VHA Full Year results (noting the impact of the global IFRS 16 (“AASB 16”) accounting change effective 1 January 2019*):
• Total mobile customer base grew year on year by 11,754 customers to 5.99 million (a 0.2% increase YoY, although down marginally from the December 18 result of 6.02 million);
• Leading Net Promoter Score among Mobile Network Operators;
• Total revenue decreased 1.7 per cent YoY to $1,738.5 million;
• ARPU was $34.52, a decrease of 5.2% YoY;
• EBITDA# increased 14.3 per cent YoY to $584.6 million (but a 0.9% increase on a like for basis without the AASB 16 accounting change).
• VHA’s net loss increased to $153.4m (or $131.8m on a like for like basis without the AASB 16 accounting change) from $92.3m in the corresponding prior period.
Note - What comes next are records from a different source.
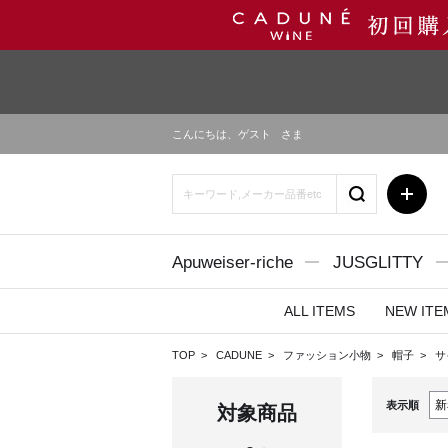
こんにちは、
ゲスト
さま
Apuweiser-riche
JUSGLITTY
ALL ITEMS
NEW ITE
TOP
CADUNE
ファッション小物
帽子
サ
表示順
対象商品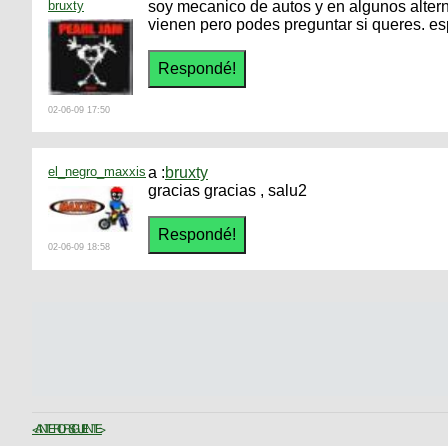
bruxty
soy mecanico de autos y en algunos alter
vienen pero podes preguntar si queres. es
02-06-09 17:50
el_negro_maxxis
a :
bruxty
gracias gracias , salu2
02-06-09 18:58
< ANTERIOR
SIGUIENTE >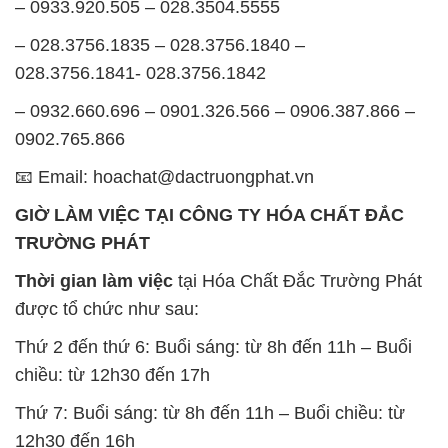
– 0933.920.505 – 028.3504.5555
– 028.3756.1835 – 028.3756.1840 –
028.3756.1841- 028.3756.1842
– 0932.660.696 – 0901.326.566 – 0906.387.866 –
0902.765.866
📧 Email: hoachat@dactruongphat.vn
GIỜ LÀM VIỆC TẠI CÔNG TY HÓA CHẤT ĐẮC
TRƯỜNG PHÁT
Thời gian làm việc
tại Hóa Chất Đắc Trường Phát
được tổ chức như sau:
Thứ 2 đến thứ 6: Buổi sáng: từ 8h đến 11h – Buổi
chiều: từ 12h30 đến 17h
Thứ 7: Buổi sáng: từ 8h đến 11h – Buổi chiều: từ
12h30 đến 16h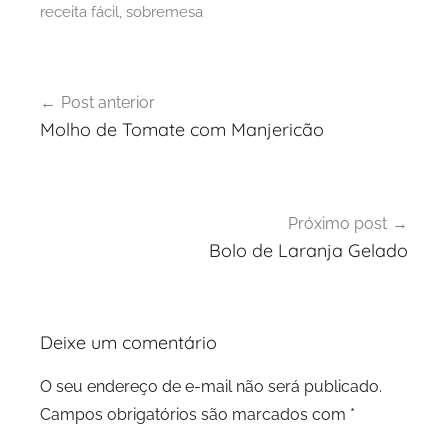
receita fácil
,
sobremesa
Navegação
Post anterior
de
Molho de Tomate com Manjericão
Post
Próximo post
Bolo de Laranja Gelado
Deixe um comentário
O seu endereço de e-mail não será publicado.
Campos obrigatórios são marcados com
*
VHA Acting Chief Financial Officer Sean Crowley said the results reflected a slowdown on prior periods primarily due to falling ARPU.
“This was because of falling prices and increased inclusions, although EBITDA remained positive thanks to a continued focus on reducing costs,” he said.
“Our progress in the last number of years has been pleasing and despite the challenges presented we strive to continually innovate and bring greater choice and freedom to consumers.
“We will continue to deliver great value propositions and service to our customers, as demonstrated by our bundle and save loyalty discount feature, and our extremely competitive Fixed NBN offering. In turn, our customers are demonstrating increased loyalty to us.”
Notes to editors
Vodafone Hutchison Australia (VHA) is 50:50 joint venture between Vodafone Group Plc and Hutchison Telecommunications (Australia) Limited. Figures relate to VHA performance for the half
year ended 30 June 2019.
* AASB 16 is the Australian equivalent of the IFRS 16 global accounting standard that became effective for VHA from 1 January 2019. AASB 16 establishes principles for the recognition and
measurement of leasing arrangements which has led to the recognition from 1 January 2019 of “right of use” assets on the Balance Sheet for $1,014m along with corresponding lease liabilities
for $1,068m. EBITDA and net losses for the half-year ended 30 June 2019 accordingly include charges for depreciation of the relevant “right-of-use” assets and interest on the lease liabilities
relating to these assets and liabilities. These charges replace costs which were accounted for as operating expenses in the prior comparative period.
# EBITDA represents VHA’s statutory earnings before interest, tax, depreciation and amortisation.